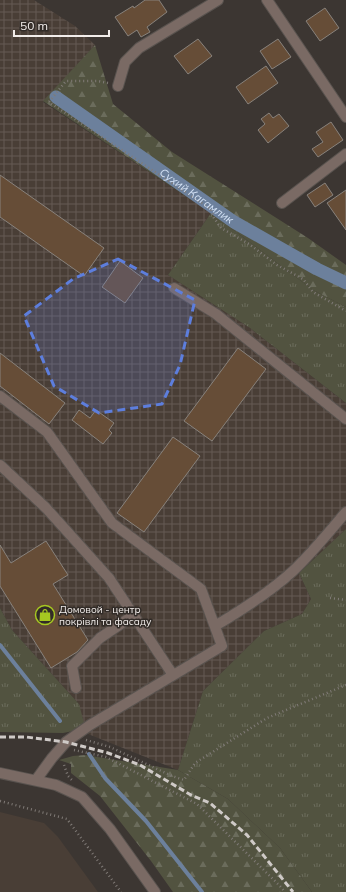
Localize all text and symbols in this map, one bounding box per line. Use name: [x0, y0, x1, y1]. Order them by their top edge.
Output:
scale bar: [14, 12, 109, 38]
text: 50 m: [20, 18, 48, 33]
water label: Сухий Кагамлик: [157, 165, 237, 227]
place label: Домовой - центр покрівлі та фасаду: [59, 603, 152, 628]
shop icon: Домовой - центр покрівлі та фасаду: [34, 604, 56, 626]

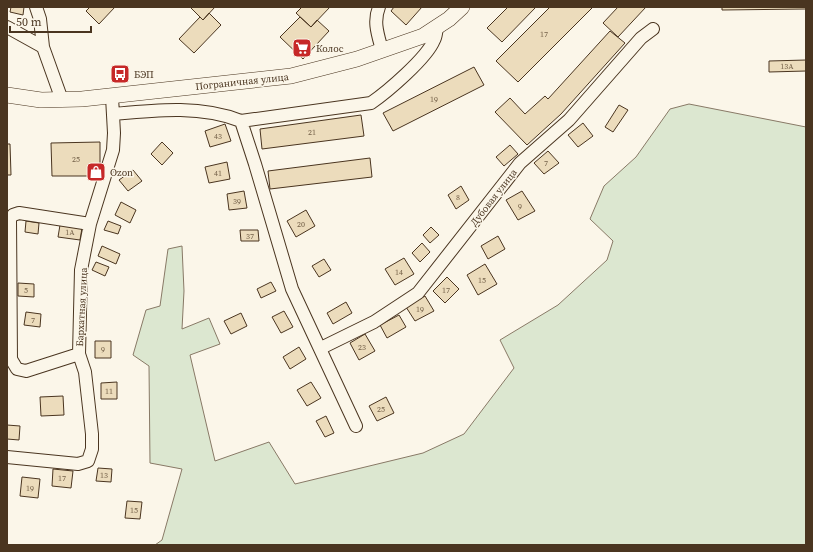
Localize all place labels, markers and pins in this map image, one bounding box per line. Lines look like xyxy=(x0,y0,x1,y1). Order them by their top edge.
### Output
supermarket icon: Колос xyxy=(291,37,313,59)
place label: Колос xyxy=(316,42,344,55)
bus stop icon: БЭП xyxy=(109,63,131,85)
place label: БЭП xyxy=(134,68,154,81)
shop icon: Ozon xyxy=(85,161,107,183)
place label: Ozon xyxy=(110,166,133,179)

* * *

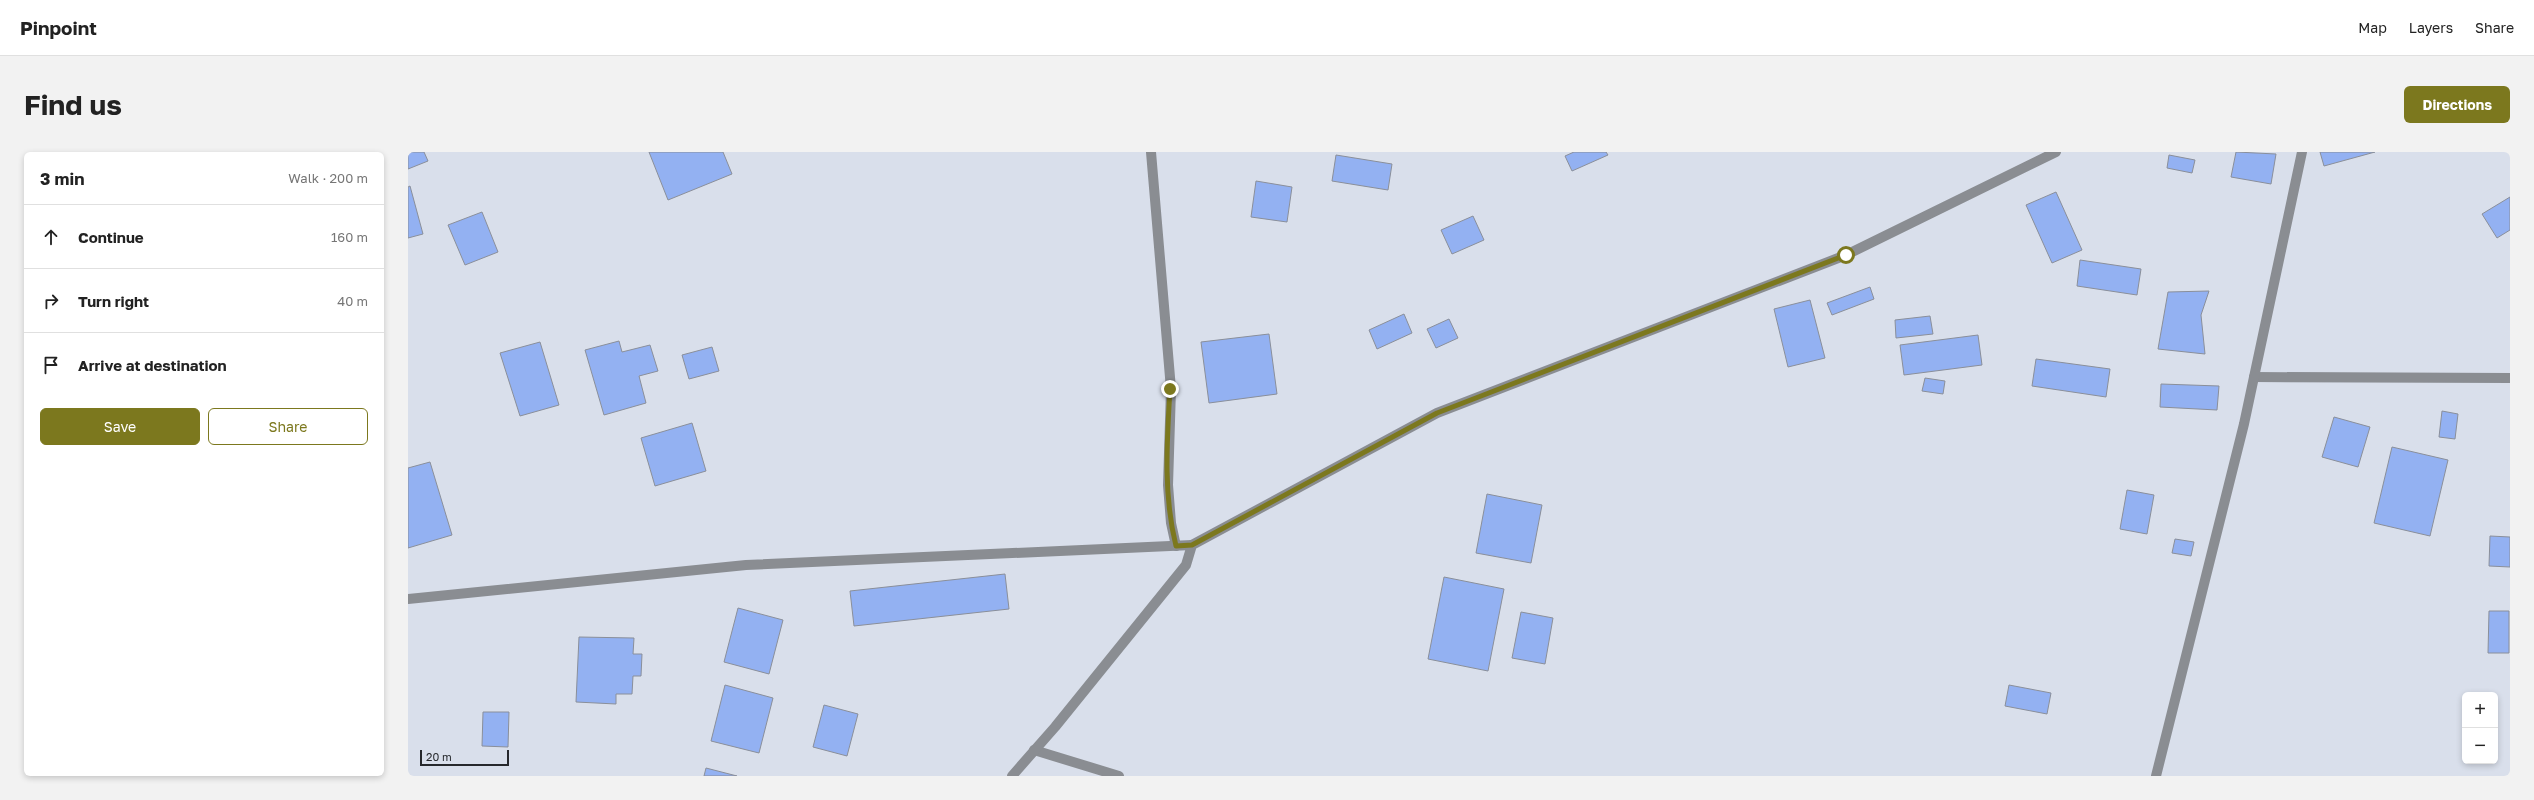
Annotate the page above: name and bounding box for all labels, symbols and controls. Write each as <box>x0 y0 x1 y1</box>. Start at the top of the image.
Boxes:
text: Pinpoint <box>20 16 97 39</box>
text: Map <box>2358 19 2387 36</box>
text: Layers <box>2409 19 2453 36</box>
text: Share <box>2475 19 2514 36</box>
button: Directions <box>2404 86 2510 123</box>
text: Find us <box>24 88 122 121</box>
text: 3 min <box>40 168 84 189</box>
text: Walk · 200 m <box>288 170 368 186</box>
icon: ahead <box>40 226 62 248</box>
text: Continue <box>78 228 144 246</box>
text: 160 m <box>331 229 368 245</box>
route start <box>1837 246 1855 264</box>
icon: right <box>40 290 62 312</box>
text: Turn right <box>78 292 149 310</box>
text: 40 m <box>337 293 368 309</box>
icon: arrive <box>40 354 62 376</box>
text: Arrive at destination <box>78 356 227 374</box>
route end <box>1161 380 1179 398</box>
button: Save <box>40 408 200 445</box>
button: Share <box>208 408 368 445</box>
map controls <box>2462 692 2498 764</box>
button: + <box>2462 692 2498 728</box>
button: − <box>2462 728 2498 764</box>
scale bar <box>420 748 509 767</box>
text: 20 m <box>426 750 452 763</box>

#### [Exercise objective]
Gather each line in these records that contains the string "bounding".

#### [Result of this task]
Localize all text and symbols in this map, one bounding box per line. Use name: [x0, y0, x1, y1]. Order them by their top edge.
Localize all place labels, markers and pins in this map image, one bounding box per line. Lines look like xyxy=(x0,y0,x1,y1). Order them by their top edge.
Annotate the page above: name and bounding box for all labels, symbols and controls. Write each as <box>x0 y0 x1 y1</box>. Start at the top of the image.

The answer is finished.